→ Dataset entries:
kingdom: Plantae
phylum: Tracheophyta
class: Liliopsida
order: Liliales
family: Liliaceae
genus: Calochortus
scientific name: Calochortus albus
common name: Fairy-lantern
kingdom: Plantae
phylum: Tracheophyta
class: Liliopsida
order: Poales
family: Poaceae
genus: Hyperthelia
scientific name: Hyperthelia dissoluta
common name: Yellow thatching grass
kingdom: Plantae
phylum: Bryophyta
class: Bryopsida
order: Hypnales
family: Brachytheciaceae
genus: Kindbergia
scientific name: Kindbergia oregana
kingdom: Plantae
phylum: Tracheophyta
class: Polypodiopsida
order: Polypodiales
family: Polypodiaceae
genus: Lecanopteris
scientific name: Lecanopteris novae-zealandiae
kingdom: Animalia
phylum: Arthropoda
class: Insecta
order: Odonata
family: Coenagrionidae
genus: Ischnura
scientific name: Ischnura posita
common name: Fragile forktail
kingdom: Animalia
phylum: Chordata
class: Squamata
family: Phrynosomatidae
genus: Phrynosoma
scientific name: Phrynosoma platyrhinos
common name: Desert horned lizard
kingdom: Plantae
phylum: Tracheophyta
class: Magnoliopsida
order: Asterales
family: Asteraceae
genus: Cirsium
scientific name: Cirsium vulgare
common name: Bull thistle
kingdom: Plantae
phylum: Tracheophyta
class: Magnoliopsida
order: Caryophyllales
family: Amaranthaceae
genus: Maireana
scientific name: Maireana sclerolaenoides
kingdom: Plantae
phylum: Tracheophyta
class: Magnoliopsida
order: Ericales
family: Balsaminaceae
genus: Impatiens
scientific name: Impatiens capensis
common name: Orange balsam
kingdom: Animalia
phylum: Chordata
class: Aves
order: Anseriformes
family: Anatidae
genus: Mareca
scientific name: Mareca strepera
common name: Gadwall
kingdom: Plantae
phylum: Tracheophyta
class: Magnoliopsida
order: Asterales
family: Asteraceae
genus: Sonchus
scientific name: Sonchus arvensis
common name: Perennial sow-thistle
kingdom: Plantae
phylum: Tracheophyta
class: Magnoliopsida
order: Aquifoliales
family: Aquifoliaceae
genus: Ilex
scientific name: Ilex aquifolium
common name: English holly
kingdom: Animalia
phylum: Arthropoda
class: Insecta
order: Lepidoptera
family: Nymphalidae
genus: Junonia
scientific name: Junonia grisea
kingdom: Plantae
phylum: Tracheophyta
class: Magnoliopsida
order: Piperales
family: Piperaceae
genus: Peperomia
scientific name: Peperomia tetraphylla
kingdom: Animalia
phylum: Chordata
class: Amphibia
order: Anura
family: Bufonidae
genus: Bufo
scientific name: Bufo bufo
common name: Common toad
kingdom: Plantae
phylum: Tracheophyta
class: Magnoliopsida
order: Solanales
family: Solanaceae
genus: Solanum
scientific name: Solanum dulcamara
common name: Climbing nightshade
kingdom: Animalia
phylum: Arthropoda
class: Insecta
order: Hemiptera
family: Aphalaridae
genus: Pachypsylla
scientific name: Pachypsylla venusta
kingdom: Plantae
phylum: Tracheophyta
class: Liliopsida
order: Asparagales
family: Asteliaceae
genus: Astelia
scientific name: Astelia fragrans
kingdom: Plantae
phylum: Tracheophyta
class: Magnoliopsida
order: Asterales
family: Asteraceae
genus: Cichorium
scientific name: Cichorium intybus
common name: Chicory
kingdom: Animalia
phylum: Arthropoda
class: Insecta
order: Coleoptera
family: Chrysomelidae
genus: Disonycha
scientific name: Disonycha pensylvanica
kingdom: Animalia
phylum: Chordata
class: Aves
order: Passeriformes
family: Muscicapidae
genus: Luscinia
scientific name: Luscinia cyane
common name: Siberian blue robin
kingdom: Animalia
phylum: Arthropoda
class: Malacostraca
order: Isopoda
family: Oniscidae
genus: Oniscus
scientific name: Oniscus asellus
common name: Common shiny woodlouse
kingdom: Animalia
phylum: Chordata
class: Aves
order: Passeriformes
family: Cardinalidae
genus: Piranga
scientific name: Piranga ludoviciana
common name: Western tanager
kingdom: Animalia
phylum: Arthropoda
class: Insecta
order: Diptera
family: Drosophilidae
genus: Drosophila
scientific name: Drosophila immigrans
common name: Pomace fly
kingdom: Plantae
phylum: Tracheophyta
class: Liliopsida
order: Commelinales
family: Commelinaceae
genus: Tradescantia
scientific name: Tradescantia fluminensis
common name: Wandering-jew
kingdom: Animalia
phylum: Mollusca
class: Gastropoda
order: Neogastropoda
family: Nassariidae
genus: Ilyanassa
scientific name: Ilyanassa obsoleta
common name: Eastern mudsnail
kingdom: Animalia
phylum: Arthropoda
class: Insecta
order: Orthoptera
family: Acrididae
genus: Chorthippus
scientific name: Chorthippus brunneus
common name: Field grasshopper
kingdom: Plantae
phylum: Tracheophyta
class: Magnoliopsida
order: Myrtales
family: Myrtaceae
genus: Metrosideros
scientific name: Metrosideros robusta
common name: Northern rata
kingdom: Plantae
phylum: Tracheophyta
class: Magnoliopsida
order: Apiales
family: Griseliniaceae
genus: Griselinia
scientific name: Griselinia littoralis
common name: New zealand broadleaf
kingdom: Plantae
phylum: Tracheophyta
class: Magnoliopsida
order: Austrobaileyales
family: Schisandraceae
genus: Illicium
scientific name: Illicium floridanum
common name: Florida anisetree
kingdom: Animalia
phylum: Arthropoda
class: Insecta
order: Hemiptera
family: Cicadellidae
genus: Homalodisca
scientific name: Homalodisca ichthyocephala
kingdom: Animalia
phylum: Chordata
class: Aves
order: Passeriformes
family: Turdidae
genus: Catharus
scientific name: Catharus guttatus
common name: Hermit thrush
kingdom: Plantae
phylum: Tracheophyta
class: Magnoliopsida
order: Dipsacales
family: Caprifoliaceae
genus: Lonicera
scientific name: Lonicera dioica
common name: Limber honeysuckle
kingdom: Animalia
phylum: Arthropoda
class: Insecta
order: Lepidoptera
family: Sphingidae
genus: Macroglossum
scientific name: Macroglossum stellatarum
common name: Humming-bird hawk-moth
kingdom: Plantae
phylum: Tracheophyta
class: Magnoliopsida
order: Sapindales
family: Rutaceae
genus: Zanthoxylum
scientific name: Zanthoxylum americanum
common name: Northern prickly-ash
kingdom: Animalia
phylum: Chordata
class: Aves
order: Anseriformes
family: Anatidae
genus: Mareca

→ STATED GOAL: Set down all of the lines above verbatim, with no character altered, added, or dropped.

→ PROBLEM SOLUTION:
kingdom: Plantae
phylum: Tracheophyta
class: Liliopsida
order: Liliales
family: Liliaceae
genus: Calochortus
scientific name: Calochortus albus
common name: Fairy-lantern
kingdom: Plantae
phylum: Tracheophyta
class: Liliopsida
order: Poales
family: Poaceae
genus: Hyperthelia
scientific name: Hyperthelia dissoluta
common name: Yellow thatching grass
kingdom: Plantae
phylum: Bryophyta
class: Bryopsida
order: Hypnales
family: Brachytheciaceae
genus: Kindbergia
scientific name: Kindbergia oregana
kingdom: Plantae
phylum: Tracheophyta
class: Polypodiopsida
order: Polypodiales
family: Polypodiaceae
genus: Lecanopteris
scientific name: Lecanopteris novae-zealandiae
kingdom: Animalia
phylum: Arthropoda
class: Insecta
order: Odonata
family: Coenagrionidae
genus: Ischnura
scientific name: Ischnura posita
common name: Fragile forktail
kingdom: Animalia
phylum: Chordata
class: Squamata
family: Phrynosomatidae
genus: Phrynosoma
scientific name: Phrynosoma platyrhinos
common name: Desert horned lizard
kingdom: Plantae
phylum: Tracheophyta
class: Magnoliopsida
order: Asterales
family: Asteraceae
genus: Cirsium
scientific name: Cirsium vulgare
common name: Bull thistle
kingdom: Plantae
phylum: Tracheophyta
class: Magnoliopsida
order: Caryophyllales
family: Amaranthaceae
genus: Maireana
scientific name: Maireana sclerolaenoides
kingdom: Plantae
phylum: Tracheophyta
class: Magnoliopsida
order: Ericales
family: Balsaminaceae
genus: Impatiens
scientific name: Impatiens capensis
common name: Orange balsam
kingdom: Animalia
phylum: Chordata
class: Aves
order: Anseriformes
family: Anatidae
genus: Mareca
scientific name: Mareca strepera
common name: Gadwall
kingdom: Plantae
phylum: Tracheophyta
class: Magnoliopsida
order: Asterales
family: Asteraceae
genus: Sonchus
scientific name: Sonchus arvensis
common name: Perennial sow-thistle
kingdom: Plantae
phylum: Tracheophyta
class: Magnoliopsida
order: Aquifoliales
family: Aquifoliaceae
genus: Ilex
scientific name: Ilex aquifolium
common name: English holly
kingdom: Animalia
phylum: Arthropoda
class: Insecta
order: Lepidoptera
family: Nymphalidae
genus: Junonia
scientific name: Junonia grisea
kingdom: Plantae
phylum: Tracheophyta
class: Magnoliopsida
order: Piperales
family: Piperaceae
genus: Peperomia
scientific name: Peperomia tetraphylla
kingdom: Animalia
phylum: Chordata
class: Amphibia
order: Anura
family: Bufonidae
genus: Bufo
scientific name: Bufo bufo
common name: Common toad
kingdom: Plantae
phylum: Tracheophyta
class: Magnoliopsida
order: Solanales
family: Solanaceae
genus: Solanum
scientific name: Solanum dulcamara
common name: Climbing nightshade
kingdom: Animalia
phylum: Arthropoda
class: Insecta
order: Hemiptera
family: Aphalaridae
genus: Pachypsylla
scientific name: Pachypsylla venusta
kingdom: Plantae
phylum: Tracheophyta
class: Liliopsida
order: Asparagales
family: Asteliaceae
genus: Astelia
scientific name: Astelia fragrans
kingdom: Plantae
phylum: Tracheophyta
class: Magnoliopsida
order: Asterales
family: Asteraceae
genus: Cichorium
scientific name: Cichorium intybus
common name: Chicory
kingdom: Animalia
phylum: Arthropoda
class: Insecta
order: Coleoptera
family: Chrysomelidae
genus: Disonycha
scientific name: Disonycha pensylvanica
kingdom: Animalia
phylum: Chordata
class: Aves
order: Passeriformes
family: Muscicapidae
genus: Luscinia
scientific name: Luscinia cyane
common name: Siberian blue robin
kingdom: Animalia
phylum: Arthropoda
class: Malacostraca
order: Isopoda
family: Oniscidae
genus: Oniscus
scientific name: Oniscus asellus
common name: Common shiny woodlouse
kingdom: Animalia
phylum: Chordata
class: Aves
order: Passeriformes
family: Cardinalidae
genus: Piranga
scientific name: Piranga ludoviciana
common name: Western tanager
kingdom: Animalia
phylum: Arthropoda
class: Insecta
order: Diptera
family: Drosophilidae
genus: Drosophila
scientific name: Drosophila immigrans
common name: Pomace fly
kingdom: Plantae
phylum: Tracheophyta
class: Liliopsida
order: Commelinales
family: Commelinaceae
genus: Tradescantia
scientific name: Tradescantia fluminensis
common name: Wandering-jew
kingdom: Animalia
phylum: Mollusca
class: Gastropoda
order: Neogastropoda
family: Nassariidae
genus: Ilyanassa
scientific name: Ilyanassa obsoleta
common name: Eastern mudsnail
kingdom: Animalia
phylum: Arthropoda
class: Insecta
order: Orthoptera
family: Acrididae
genus: Chorthippus
scientific name: Chorthippus brunneus
common name: Field grasshopper
kingdom: Plantae
phylum: Tracheophyta
class: Magnoliopsida
order: Myrtales
family: Myrtaceae
genus: Metrosideros
scientific name: Metrosideros robusta
common name: Northern rata
kingdom: Plantae
phylum: Tracheophyta
class: Magnoliopsida
order: Apiales
family: Griseliniaceae
genus: Griselinia
scientific name: Griselinia littoralis
common name: New zealand broadleaf
kingdom: Plantae
phylum: Tracheophyta
class: Magnoliopsida
order: Austrobaileyales
family: Schisandraceae
genus: Illicium
scientific name: Illicium floridanum
common name: Florida anisetree
kingdom: Animalia
phylum: Arthropoda
class: Insecta
order: Hemiptera
family: Cicadellidae
genus: Homalodisca
scientific name: Homalodisca ichthyocephala
kingdom: Animalia
phylum: Chordata
class: Aves
order: Passeriformes
family: Turdidae
genus: Catharus
scientific name: Catharus guttatus
common name: Hermit thrush
kingdom: Plantae
phylum: Tracheophyta
class: Magnoliopsida
order: Dipsacales
family: Caprifoliaceae
genus: Lonicera
scientific name: Lonicera dioica
common name: Limber honeysuckle
kingdom: Animalia
phylum: Arthropoda
class: Insecta
order: Lepidoptera
family: Sphingidae
genus: Macroglossum
scientific name: Macroglossum stellatarum
common name: Humming-bird hawk-moth
kingdom: Plantae
phylum: Tracheophyta
class: Magnoliopsida
order: Sapindales
family: Rutaceae
genus: Zanthoxylum
scientific name: Zanthoxylum americanum
common name: Northern prickly-ash
kingdom: Animalia
phylum: Chordata
class: Aves
order: Anseriformes
family: Anatidae
genus: Mareca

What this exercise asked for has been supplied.